Wasnt digging Omar Shariff in this one.  A bit wooden.  Julie Christy in furs was smoking though.  Was entertained but not a must watch IMO.  7/10.

Asphalt Jungle.

Delivered.  Sterling Hayden was great as Dix Handley.  Lot of good performances.  Marilyn Monroe had a small part.  She was very skinny.  Not as voluptous as they make it out to be historically.  Fine with me.  8/10.  Solid.

I think i like The Killing more.

 
Sterling Hayden is the truth. I think in real life, he was an intelligence commando for the navy in WW II, somewhat reminiscent of a character in Neal Stephenson's Cryptonomicon.  

 
Criminal

(currently streaming on HBO)

I don't how to grade this movie.  It's a different sort of action thriller movie.  I will say this, Kevin Costner's role in this movie is really dark, but on more than a couple of occasions, is laugh out loud hilarious. I'm pleasantly surprised at how much I liked this.  I liked it a lot.  It's original.  Not the best dialogue and acting, but I like original ideas. 

 
Catching up on some of the conversation here

- Mcabe and Ms Miller is a great film and the one Altman film that holds up the best  

- There is simply no way to adapt Catch 22 into a movie. I've never seen it and never will. 

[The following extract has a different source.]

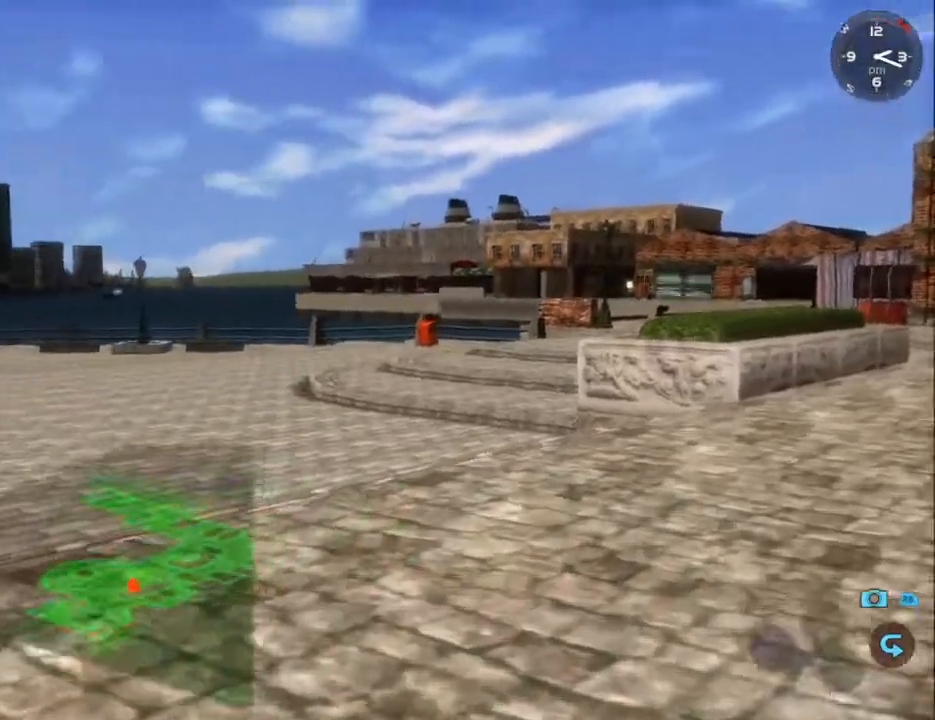
{"buttons": ["L2"], "left_stick": "center", "right_stick": "left", "events": []}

- If you like BBC historical stuff, have you seen Wolf Hall? As good as anything put on TV in years.

 
Re-watched MASH yesterday. It hasn't aged well IMO. Dialog stilted, direction all over the place and the shower scene with "Hot Lips" just seems mean. 
The Wild Bunch, on the other hand, is still a fantastic movie. Aging group of outlaws hoping for one more score in a dying age.

Great action, acting and script. Gets better every time I see it

 
- If you like BBC historical stuff, have you seen Wolf Hall? As good as anything put on TV in years.
Don't get much better than Damian Lewis & Mark Rylance, though it got boggy last couple of eps and Claire Foy (so great as Little Dorrit) has too much humanity for a proper, hateful Anne Boleyn. Soooo nice to see Rylance become Spielberg's new everyman (though i havent seen that work) - to watch the world play across his passive face is a delight.

 
Criminal

(currently streaming on HBO)

I don't how to grade this movie.  It's a different sort of action thriller movie.  I will say this, Kevin Costner's role in this movie is really dark, but on more than a couple of occasions, is laugh out loud hilarious. I'm pleasantly surprised at how much I liked this.  I liked it a lot.  It's original.  Not the best dialogue and acting, but I like original ideas. 
I remember this getting buried with bad reviews when it came out, but it wouldn't be the first time critics got things wrong.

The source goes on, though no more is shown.